Как только пожилой господин расправился с внушительным количеством сандвичей, он заговорил о возвращении в Лугано Я понял, что он решительно не желает еще раз карабкаться на гору, а только таким способом можно было добраться до Каприно, ближайшей пароходной пристани. Вот бы они удивились, если бы к ним подошел рыбак и, слегка улыбаясь, величественно сказал по-английски: «Вам нужна лодка, синьорина? Удовлетворит ли вас рыбак в качестве лодочника? Прикажете доставить вас на the oval mirror of the glassy lake?[116]» Нет, это было бы слишком глупо! Что бы я стал делать, если бы девушка рассмеялась мне в лицо? Ответил бы: «А знаете ли, синьорина, что вы смеетесь над строчкой из стихов Байрона?» Нет, нет, это было бы еще глупее! Итак, я собрал удочки, отнес их в лодку, спрятал томик Гейне, который был у меня там, потом вернулся, подошел к пожилому господину и, небрежно прикоснувшись к шляпке, спросил по-итальянски, не нужно ли доставить его в Лугано.
Господин посмотрел на старшую дочь, и она перевела ему мой вопрос. Он, казалось, страшно обрадовался и сразу ответил: «Yes, yes[117], Лугано, Лугано!»
— Взглянем сперва на лодку, папа, — сказала своим нежным голосом девушка. — Не нравятся мне эти рыбачьи лодки. Они такие грязные! Может, там все пропахло рыбой.
Какой иронией прозвучало это для меня, еще недавно проклинавшего судьбу за то, что рыба в тот день отказывалась клевать!
Вторая девушка стрелой помчалась к берегу и вскоре оттуда донесся ее зов: «Харриет! Харриет!»
Она не могла ошибиться, так как на берегу не было других лодок, кроме моей.
Мисс Харриет была поражена, увидев элегантную дубовую лодку с кожаными подушками на банках и ничуть не пахнущую рыбой. Пожилой господин также был очень доволен.
— Харриет, спроси, сколько он с нас возьмет? — сказал он. — Лодочники здесь настоящие грабители.

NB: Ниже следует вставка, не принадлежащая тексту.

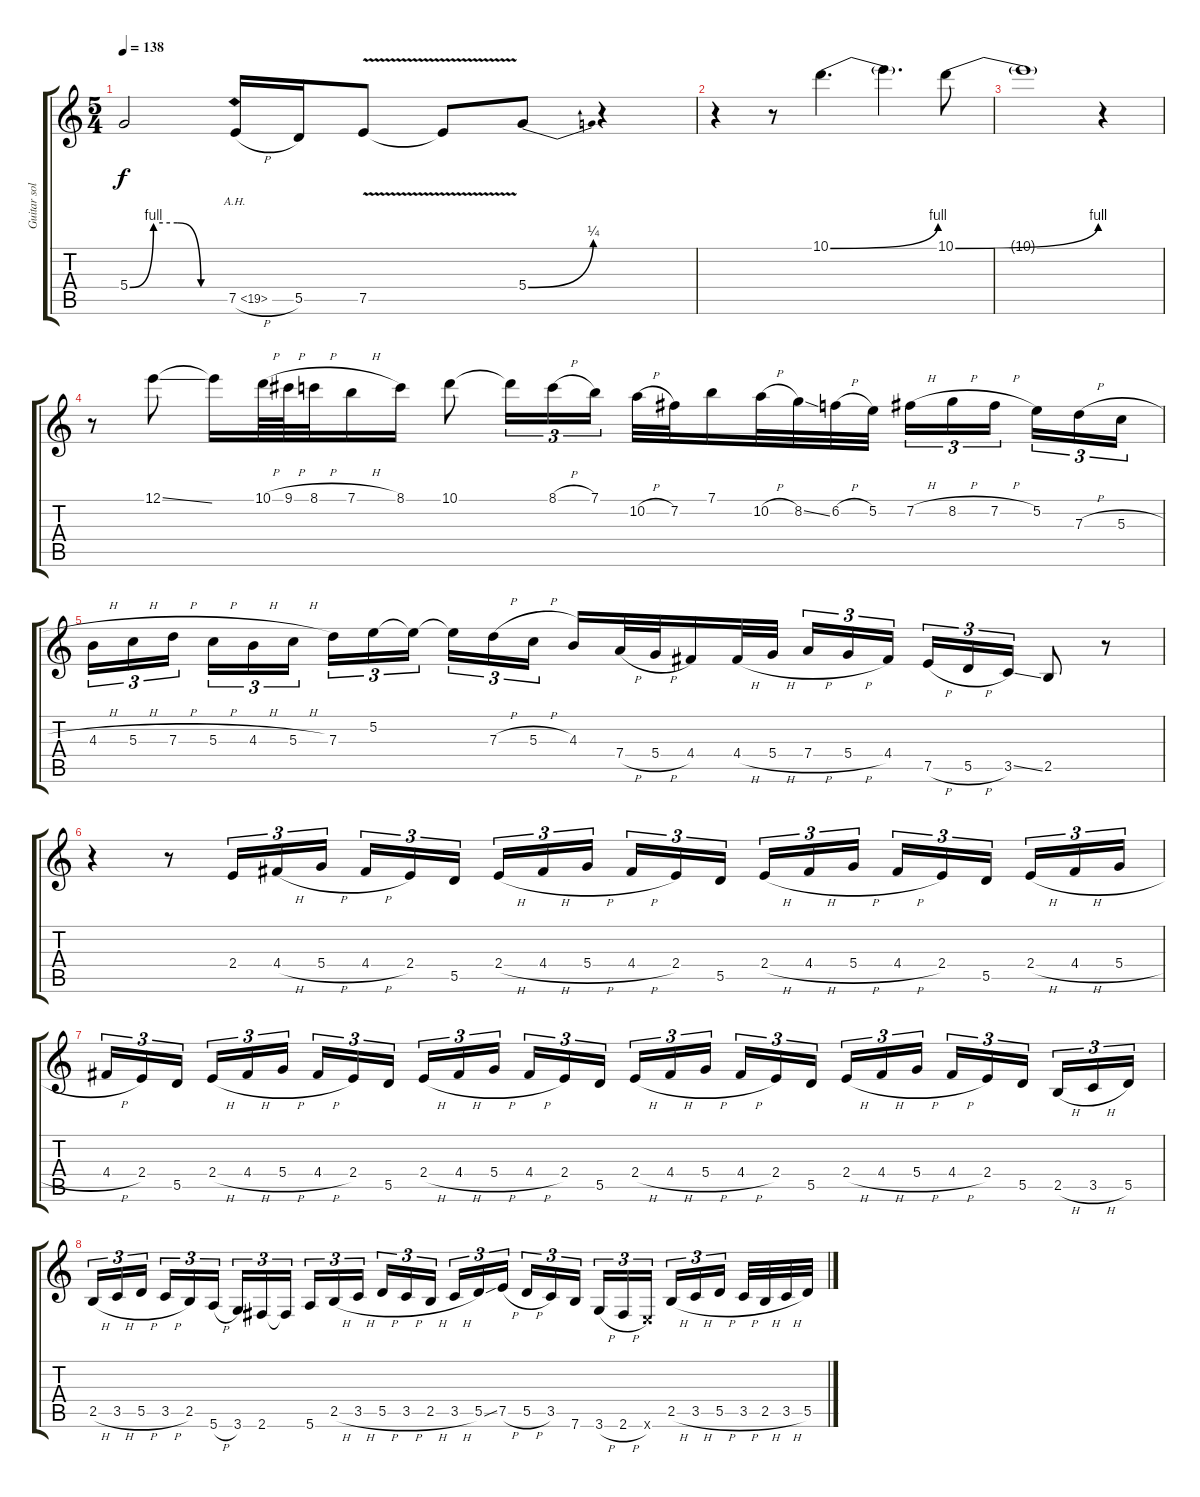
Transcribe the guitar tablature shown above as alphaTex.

\track ("Guitar solo 5" "Guitar sol") {instrument overdrivenguitar}
\staff {score tabs}
\tuning (E4 B3 G3 D3 A2 E2) {hide}
\ts (5 4)
\tempo 138
\clef g2
\ks c
5.4{be (custom 0 0 15 4 30 4 45 0 60 0)}.2{dy f} 7.5{ah 12 h}.16 5.5.16 7.5{v}.8 7.5{t}.8 5.4{be (bend 0 0 60 1)}.8 r.4 |
r.4 r.8 10.1{be (bend 0 0 60 4)}.4{d} 10.1{t}.4{d} 10.1{be (bend 0 0 60 4)}.8 |
10.1{t}.1 r.4 |
r.8 12.1{ss}.8 12.1{t}.16 10.1{h}.64 9.1{h}.64 8.1{h}.32 7.1{h}.16 8.1.16 10.1.8 10.1{t}.16{tu (3 2)} 8.1{h}.16{tu (3 2)} 7.1.16{tu (3 2)} 10.2{h}.32 7.2.32 7.1.16 10.2{h}.32 8.2{ss}.32 6.2{h}.32 5.2.32 7.2{h}.16{tu (3 2)} 8.2{h}.16{tu (3 2)} 7.2{h}.16{tu (3 2) beam splitsecondary} 5.2.16{tu (3 2)} 7.3{h}.16{tu (3 2)} 5.3{h}.16{tu (3 2)} |
4.3{h}.16{tu (3 2)} 5.3{h}.16{tu (3 2)} 7.3{h}.16{tu (3 2) beam splitsecondary} 5.3{h}.16{tu (3 2)} 4.3{h}.16{tu (3 2)} 5.3{h}.16{tu (3 2)} 7.3.16{tu (3 2)} 5.2.16{tu (3 2)} 5.2{t}.16{tu (3 2) beam splitsecondary} 5.2{t}.16{tu (3 2)} 7.3{h}.16{tu (3 2)} 5.3{h}.16{tu (3 2)} 4.3.16 7.4{h}.32 5.4{h}.32 4.4.16 4.4{h}.32 5.4{h}.32 7.4{h}.16{tu (3 2)} 5.4{h}.16{tu (3 2)} 4.4.16{tu (3 2) beam splitsecondary} 7.5{h}.16{tu (3 2)} 5.5{h}.16{tu (3 2)} 3.5{ss}.16{tu (3 2)} 2.5.8 r.8 |
r.4 r.8 2.4.16{tu (3 2)} 4.4{h}.16{tu (3 2)} 5.4{h}.16{tu (3 2)} 4.4{h}.16{tu (3 2)} 2.4.16{tu (3 2)} 5.5.16{tu (3 2) beam splitsecondary} 2.4{h}.16{tu (3 2)} 4.4{h}.16{tu (3 2)} 5.4{h}.16{tu (3 2)} 4.4{h}.16{tu (3 2)} 2.4.16{tu (3 2)} 5.5.16{tu (3 2) beam splitsecondary} 2.4{h}.16{tu (3 2)} 4.4{h}.16{tu (3 2)} 5.4{h}.16{tu (3 2)} 4.4{h}.16{tu (3 2)} 2.4.16{tu (3 2)} 5.5.16{tu (3 2) beam splitsecondary} 2.4{h}.16{tu (3 2)} 4.4{h}.16{tu (3 2)} 5.4{h}.16{tu (3 2)} |
4.4{h}.16{tu (3 2)} 2.4.16{tu (3 2)} 5.5.16{tu (3 2) beam splitsecondary} 2.4{h}.16{tu (3 2)} 4.4{h}.16{tu (3 2)} 5.4{h}.16{tu (3 2)} 4.4{h}.16{tu (3 2)} 2.4.16{tu (3 2)} 5.5.16{tu (3 2) beam splitsecondary} 2.4{h}.16{tu (3 2)} 4.4{h}.16{tu (3 2)} 5.4{h}.16{tu (3 2)} 4.4{h}.16{tu (3 2)} 2.4.16{tu (3 2)} 5.5.16{tu (3 2) beam splitsecondary} 2.4{h}.16{tu (3 2)} 4.4{h}.16{tu (3 2)} 5.4{h}.16{tu (3 2)} 4.4{h}.16{tu (3 2)} 2.4.16{tu (3 2)} 5.5.16{tu (3 2) beam splitsecondary} 2.4{h}.16{tu (3 2)} 4.4{h}.16{tu (3 2)} 5.4{h}.16{tu (3 2)} 4.4{h}.16{tu (3 2)} 2.4.16{tu (3 2)} 5.5.16{tu (3 2) beam splitsecondary} 2.5{h}.16{tu (3 2)} 3.5{h}.16{tu (3 2)} 5.5.16{tu (3 2)} |
2.5{h}.16{tu (3 2)} 3.5{h}.16{tu (3 2)} 5.5{h}.16{tu (3 2) beam splitsecondary} 3.5{h}.16{tu (3 2)} 2.5.16{tu (3 2)} 5.6{h}.16{tu (3 2)} 3.6.16{tu (3 2)} 2.6.16{tu (3 2)} 2.6{t}.16{tu (3 2) beam splitsecondary} 5.6.16{tu (3 2)} 2.5{h}.16{tu (3 2)} 3.5{h}.16{tu (3 2)} 5.5{h}.16{tu (3 2)} 3.5{h}.16{tu (3 2)} 2.5{h}.16{tu (3 2) beam splitsecondary} 3.5{h}.16{tu (3 2)} 5.5{ss}.16{tu (3 2)} 7.5{h}.16{tu (3 2)} 5.5{h}.16{tu (3 2)} 3.5.16{tu (3 2)} 7.6.16{tu (3 2) beam splitsecondary} 3.6{h}.16{tu (3 2)} 2.6{h}.16{tu (3 2)} 0.6{x}.16{tu (3 2)} 2.5{h}.16{tu (3 2)} 3.5{h}.16{tu (3 2)} 5.5{h}.16{tu (3 2) beam splitsecondary} 3.5{h}.32 2.5{h}.32 3.5{h}.32 5.5{ss}.32
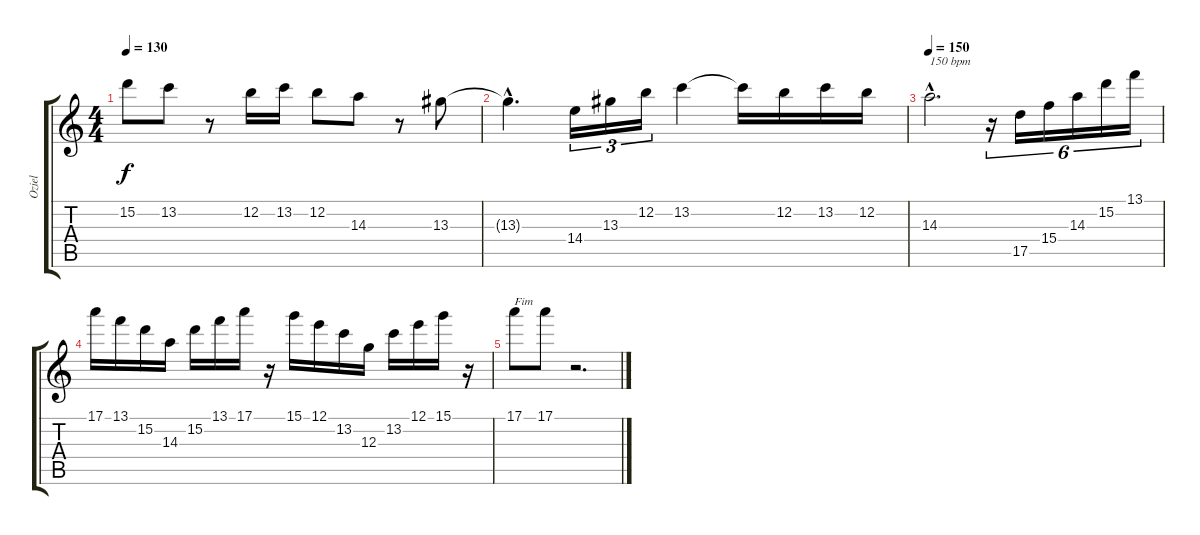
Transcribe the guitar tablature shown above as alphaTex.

\track ("Oziel" "Oziel") {instrument overdrivenguitar}
\staff {score tabs}
\tuning (E4 B3 G3 D3 A2 E2) {hide}
\ts (4 4)
\tempo 130
\clef g2
\ks c
15.2.8{dy f} 13.2.8 r.8 12.2.16 13.2.16 12.2.8 14.3.8 r.8 13.3.8 |
13.3{hac t}.4{d} 14.4.16{tu (3 2)} 13.3.16{tu (3 2)} 12.2.16{tu (3 2)} 13.2.4 13.2{t}.16 12.2.16 13.2.16 12.2.16 |
\tempo 150
14.3{hac}.2{d txt "150 bpm"} r.16{tu (6 4)} 17.5.16{tu (6 4)} 15.4.16{tu (6 4)} 14.3.16{tu (6 4)} 15.2.16{tu (6 4)} 13.1.16{tu (6 4)} |
17.1.16 13.1.16 15.2.16 14.3.16 15.2.16 13.1.16 17.1.16 r.16 15.1.16 12.1.16 13.2.16 12.3.16 13.2.16 12.1.16 15.1.16 r.16 |
17.1.8{txt "Fim"} 17.1.8 r.2{d}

Такое замечание не могло не смутить меня, но еще больше я смутился, когда мисс Харриет ответила:
— Нет, папа, этот не похож на грабителя. Он производит впечатление вполне порядочного человека.
Потом она обратилась ко мне по-итальянски с прелестным английским акцентом:
— В Лугано. Сколько?
Заговорив по-итальянски, она тоже слегка покраснела. Смотреть на нее, в то время как она, залившись румянцем, в свою очередь смотрела на меня, было так приятно, что я довольно долго не мог произнести ни слова. Потом выпалил наобум:
— Пятьдесят чентезимов.
— Сколько он запросил? — вмешался отец. — Скажи ему, Харриет, что это дорого.
— Но это не дорого, папа. Это сущие пустяки. Меньше шести пенсов.
Они сели в лодку; втаскивать на борт красноносого господина было не слишком приятно, зато я почувствовал себя вполне вознагражденным, когда маленькая ручка мисс Харриет на мгновение оперлась на мою руку. Вторая девушка прыгнула в лодку без всякой помощи.
Озеро было гладко как зеркало. Из Каваллино в Лугано можно без труда добраться за полчаса, но, признаюсь честно, я не торопился. Никто не обращал на меня внимания, и я мог в свое удовольствие разглядывать мисс Харриет. Мне казалось, что я уже влюблен в нее, что могу грести хоть месяц, только чтобы шепнуть словечко в маленькое розовое ухо и быть выслушанным; хоть год, чтобы поцеловать нежную щеку и не получить отпора; хоть целую жизнь, чтобы добиться поцелуя этих прелестных губок и ответить на него.
— Вот наказание! — ворчал папаша, пока я производил эти сложные математические расчеты. — Этак мы и к завтрашнему дню не попадем в Лугано. Харриет, прикажи этому лентяю грести как следует.
К моему великому удовольствию мисс Харриет ответила, что озеро очаровательно, а в Лугано слишком шумно. Потом спросила меня, как называется отвесная скала над Вальсольдой.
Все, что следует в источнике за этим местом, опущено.